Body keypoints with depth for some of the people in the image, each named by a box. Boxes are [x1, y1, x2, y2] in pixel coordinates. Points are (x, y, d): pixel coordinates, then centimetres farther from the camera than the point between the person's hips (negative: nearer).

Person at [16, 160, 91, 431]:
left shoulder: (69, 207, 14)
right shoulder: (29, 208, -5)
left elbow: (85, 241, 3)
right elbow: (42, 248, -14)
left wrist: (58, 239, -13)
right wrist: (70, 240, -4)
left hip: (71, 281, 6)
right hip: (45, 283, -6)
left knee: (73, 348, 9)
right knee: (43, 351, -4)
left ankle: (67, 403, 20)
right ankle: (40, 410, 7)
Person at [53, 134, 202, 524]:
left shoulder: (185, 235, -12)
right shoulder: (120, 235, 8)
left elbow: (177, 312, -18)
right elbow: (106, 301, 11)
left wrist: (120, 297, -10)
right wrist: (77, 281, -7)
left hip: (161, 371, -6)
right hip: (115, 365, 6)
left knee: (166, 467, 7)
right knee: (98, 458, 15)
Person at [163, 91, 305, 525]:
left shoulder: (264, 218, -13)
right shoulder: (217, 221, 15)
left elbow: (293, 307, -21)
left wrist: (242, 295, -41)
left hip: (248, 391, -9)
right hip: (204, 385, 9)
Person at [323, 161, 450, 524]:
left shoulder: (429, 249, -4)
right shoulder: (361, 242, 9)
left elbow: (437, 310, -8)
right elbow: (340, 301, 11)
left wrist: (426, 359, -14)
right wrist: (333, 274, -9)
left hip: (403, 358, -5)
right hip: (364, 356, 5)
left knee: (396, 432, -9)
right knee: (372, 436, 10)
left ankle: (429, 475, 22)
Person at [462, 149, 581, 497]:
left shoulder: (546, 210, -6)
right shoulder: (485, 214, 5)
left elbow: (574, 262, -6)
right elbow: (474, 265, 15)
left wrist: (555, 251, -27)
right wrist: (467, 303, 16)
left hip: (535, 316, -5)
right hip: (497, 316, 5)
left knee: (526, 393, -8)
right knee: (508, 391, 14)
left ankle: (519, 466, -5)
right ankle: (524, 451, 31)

------

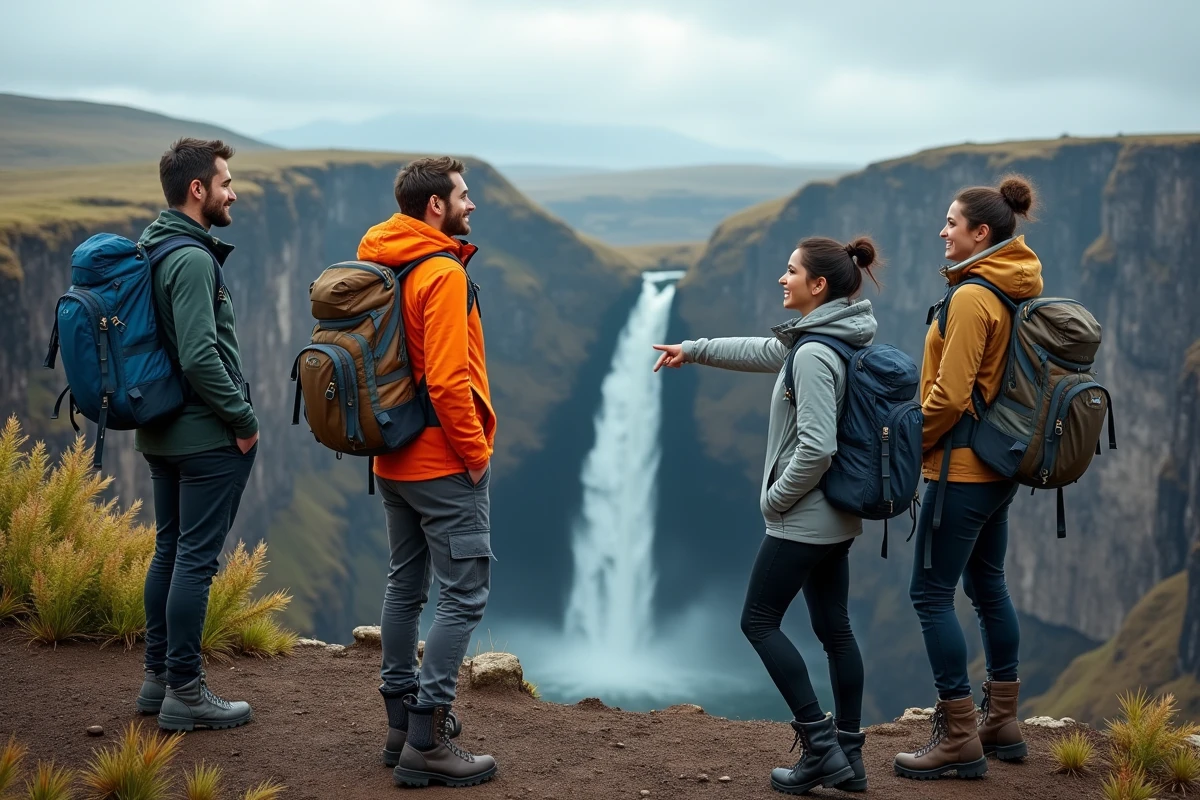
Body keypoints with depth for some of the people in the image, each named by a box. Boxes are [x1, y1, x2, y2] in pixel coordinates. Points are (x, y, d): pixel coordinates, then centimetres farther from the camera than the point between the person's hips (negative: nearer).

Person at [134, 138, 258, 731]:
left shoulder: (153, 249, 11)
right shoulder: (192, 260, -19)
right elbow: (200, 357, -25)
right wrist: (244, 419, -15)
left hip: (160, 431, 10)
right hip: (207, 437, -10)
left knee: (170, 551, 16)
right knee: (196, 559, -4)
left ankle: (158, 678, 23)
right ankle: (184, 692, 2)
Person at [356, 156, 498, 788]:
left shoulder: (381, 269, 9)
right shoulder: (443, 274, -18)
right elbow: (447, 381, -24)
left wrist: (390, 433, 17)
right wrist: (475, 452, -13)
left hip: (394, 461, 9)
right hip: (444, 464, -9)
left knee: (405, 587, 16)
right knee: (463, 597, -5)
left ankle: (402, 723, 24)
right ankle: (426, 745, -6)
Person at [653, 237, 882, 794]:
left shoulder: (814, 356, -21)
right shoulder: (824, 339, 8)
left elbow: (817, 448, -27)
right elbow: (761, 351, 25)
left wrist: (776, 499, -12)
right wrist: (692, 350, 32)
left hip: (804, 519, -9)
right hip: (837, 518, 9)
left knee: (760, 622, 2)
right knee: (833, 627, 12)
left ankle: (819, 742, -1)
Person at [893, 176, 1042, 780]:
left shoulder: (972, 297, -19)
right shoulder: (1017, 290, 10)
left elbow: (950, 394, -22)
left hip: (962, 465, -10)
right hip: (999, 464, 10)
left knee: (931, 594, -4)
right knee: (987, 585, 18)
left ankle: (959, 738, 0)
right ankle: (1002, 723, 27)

------

*Aim of the exercise*.
Update the part of the material that opens with the line containing "left wrist: (426, 359, -14)" and closes with the line containing "left hip: (535, 316, -5)" by changing every "wrist" to "hand" and leaving all else unchanged. Return only those lines.

*Task output*.
left hand: (426, 359, -14)
right hand: (333, 274, -9)
left hip: (403, 358, -5)
right hip: (364, 356, 5)
left knee: (396, 432, -9)
right knee: (372, 436, 10)
left ankle: (429, 475, 22)
Person at [462, 149, 581, 497]:
left shoulder: (546, 210, -6)
right shoulder: (485, 214, 5)
left elbow: (574, 262, -6)
right elbow: (474, 265, 15)
left hand: (555, 251, -27)
right hand: (467, 303, 16)
left hip: (535, 316, -5)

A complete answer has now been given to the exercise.